● **Passage provided**
┄┄┄┄┄┄┄┄┄┄┄┄┄┄┄┄┄┄┄┄

# ***** Six (6) Capital Cities !!!!! *****



## Renzo__7 (Jul 21, 2004)

* I put together some pictures into these banners. I hope you like them !!!

***  all pictures come from Latinscrapers *


----------



## FutureSkyscraper (May 30, 2008)

Those would make some nice posters, really eye-catching


----------



## ØlandDK (May 29, 2005)

I like'em...good job:yes:


----------



## dhuwman (Oct 6, 2005)

Beautiful. Just beautiful


----------



## MDguy (Dec 16, 2006)

Great Job! They looks amazing kay:


----------



## Telfordboy (Feb 22, 2006)

They're good, but Sao Paulo isn't a capital


----------



## roberto0qs (Dec 4, 2006)

The pics in mexico city's banner are old! very old! but great job thank u!


----------



## renco (Dec 5, 2005)

Impressive banners :applause:


----------



## Dimension (Aug 18, 2007)

Brasilia is Brazil's capital city:nuts:


----------



## Mares de Morros_XXI (Dec 16, 2007)

^^ I'M IMPRESSED with your geographic intelligence, but São Paulo is the Capital of Sao Paulo state in Brazil.... But you're wright Brasília is the capital of brazil


----------

┄┄┄┄┄┄┄┄┄┄┄┄┄┄┄┄┄┄┄┄

● **Material provided**
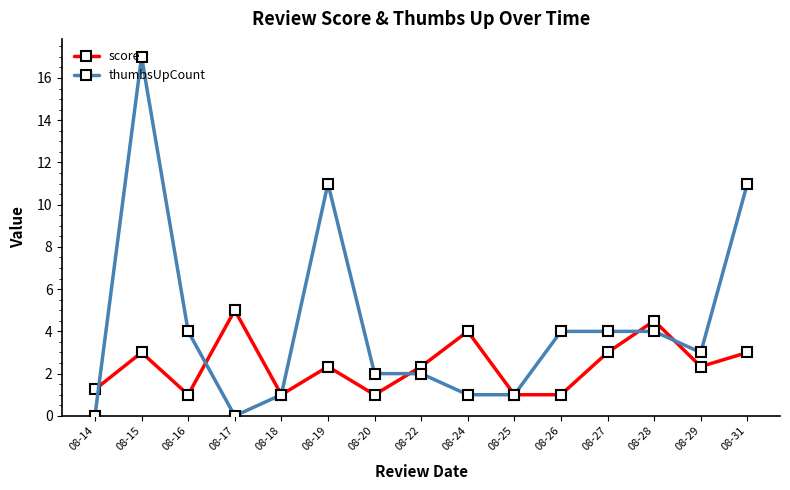

List the series in order of their overall mean, highest first.

thumbsUpCount, score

┄┄┄┄┄┄┄┄┄┄┄┄┄┄┄┄┄┄┄┄

● **Assigned task**
Revise the stretch of the capital-city banners thread from "## Renzo__7 (Jul" through "(May 30, 2008)", replacing "pictures" with "images".

● **Output for this task**
## Renzo__7 (Jul 21, 2004)

* I put together some images into these banners. I hope you like them !!!

***  all images come from Latinscrapers *


----------



## FutureSkyscraper (May 30, 2008)